Dear Diary,
A recent attempt at shedding some humour on flatulence as a side effect of HIV/AIDS and antiretroviral treatment has made me realise that most people are about as comfortable with discussing farting as they are about discussing AIDS.
While it is safe to assume that everyone has had an embarrassing experience with flatulence at some point, HIV-positive people are unique in that we complain or talk about it more often and openly than most - and rightfully so.
With that said, any knowledge I possess on AIDS-related gastrointestinal distress (a fancy wording for farting) will have to be imparted in the most clinical way possible.
Despite eating, sleeping and exercising correctly, whether we like it or not, HIV and the resulting medication directly fuels the problem of unexpected bursts of wind from people living with HIV/AIDS.
Research shows that the HI-virus contributes to intestinal gas by gravitating towards the gut, which provides a hospitable environment for the virus. A high viral load in the gut will disrupt normal functions and can result in gastrointestinal distress, i.e. flatulence, diarrhoea, nausea and vomiting.
The drugs also cause gas by altering acidity levels in the stomach, which normally regulate the absorption of food and medications. The ensuing malabsorption of stomach contents usually results in "one's feathers being fluffed" at the most inappropriate of times.
Admittedly, this acquaintance with the virus has resulted in my sense of humour graduating from 'never getting the punch line' to being slightly more wicked and even caustic at times.
But that's just my way of coping with the illness because, in retrospect, this disease has a funny way of changing everything in one's life, while at the same time making sure that everything stays the same. A regular riot of laughs.
With my viral companion having become a full-time stand-up comic, I find that laughing with it is far less grievous to my wellbeing than having it laugh at me.
I should have picked up on its comedic talents when I was first diagnosed and presented with a steel trolley full of the various treatments that would be at my disposal, when the need arose.
And as if the bad news from my doctor was not enough, most of the drugs on the medicine trolley were manufactured by a pharmaceutical firm known at the time as Glaxo-"Wellcome". How's that for a laugh?
I began treatment shortly after my 'Wellcome' into the world of AIDS, but recklessly decided to quit within the first six months, due to the number of pills I had to swallow and their gargantuan size, in particular the frisbee-like Videx, a 'chewable' (yuk!, how dare they!) tablet produced by Bristol-Myers Squibb.
This medicine contains the active ingredient didanosine (also known as ddi), which lowers the amount of virus in the body (viral load) and slows progression of the disease from HIV to AIDS. One of the drug's many other serious toxicities is pancreatitis, which may be fatal - just when I thought being diagnosed HIV-positive was all the fatality one person could handle.

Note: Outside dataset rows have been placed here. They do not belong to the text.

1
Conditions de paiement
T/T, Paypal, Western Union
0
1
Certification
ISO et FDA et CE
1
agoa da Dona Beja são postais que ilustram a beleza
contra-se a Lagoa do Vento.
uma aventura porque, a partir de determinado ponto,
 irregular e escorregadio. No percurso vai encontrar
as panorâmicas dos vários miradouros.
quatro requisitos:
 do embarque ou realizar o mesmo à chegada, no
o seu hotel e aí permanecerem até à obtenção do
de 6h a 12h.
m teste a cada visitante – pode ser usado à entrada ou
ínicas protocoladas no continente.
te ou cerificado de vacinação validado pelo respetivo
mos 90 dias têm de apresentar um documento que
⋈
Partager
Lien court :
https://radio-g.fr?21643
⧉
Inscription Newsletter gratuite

So, ultimately, it was a 'damned if you do, damned if you don't' situation. Under my hellish drug regime of taking two Videx, three Viramune and three Zerit three times a day, I thought it better to accept my fate than suffer the slings and arrows of the treatment side effects.

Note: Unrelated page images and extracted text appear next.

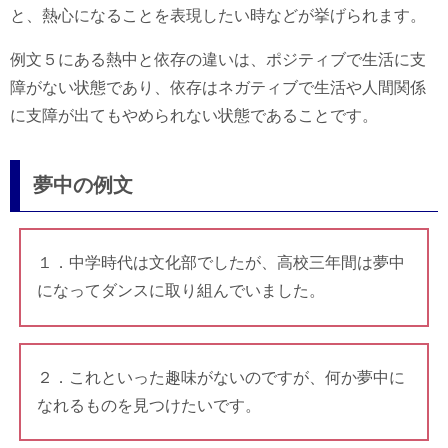
と、熱心になることを表現したい時などが挙げられます。
例文５にある熱中と依存の違いは、ポジティブで生活に支
障がない状態であり、依存はネガティブで生活や人間関係
に支障が出てもやめられない状態であることです。
夢中の例文
１．中学時代は文化部でしたが、高校三年間は夢中
になってダンスに取り組んでいました。
２．これといった趣味がないのですが、何か夢中に
なれるものを見つけたいです。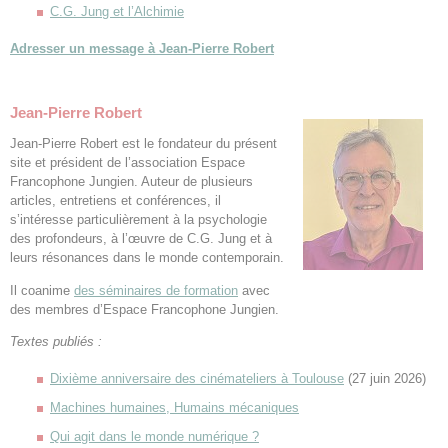
C.G. Jung et l’Alchimie
Adresser un message à Jean-Pierre Robert
Jean-Pierre Robert
Jean-Pierre Robert est le fondateur du présent
site et président de l’association Espace
Francophone Jungien. Auteur de plusieurs
articles, entretiens et conférences, il
s’intéresse particulièrement à la psychologie
des profondeurs, à l’œuvre de C.G. Jung et à
leurs résonances dans le monde contemporain.
Il coanime
des séminaires de formation
avec
des membres d’Espace Francophone Jungien.
Textes publiés :
Dixième anniversaire des cinémateliers à Toulouse
(27 juin 2026)
Machines humaines, Humains mécaniques
Qui agit dans le monde numérique ?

Being as impatient as I was at the time, I just wanted it to be over with. But, as it turns out, my short stint with the drugs had been enough to jack up my immune system to a point where it dawned on me that I could be a lot worse off if I were run over by a bus or struck by lightning, however brief the suffering.
This disease and the accompanying drugs forced the coward within to choose life and, while everything has changed, it still remains the same.
Now, a few years later, I have started taking the drugs again - miraculously without a hint of resistance - and I am a picture of perfect health.
Not the same combination though, because since then, new science has seen drugs with the same levels of toxicity being reduced in size and combined so that, instead of eight huge pills three times a day, you now have three tiny pills twice daily.
And, thanks to drug giants like GlaxoSmithKline and Bristol-Myers Squibb, an arsenal of anti-AIDS drugs for the sole purpose of prolonged life is now more readily available.
Their easy consumption has made it possible for all HIV-positive people to endure the same amount of horrendous side effects, just in smaller doses.
But for all its toxic madness and near fatal side effects, I can honestly say that antiretrovirals have truly become the wind beneath my wings ... and that has nothing to do with farting.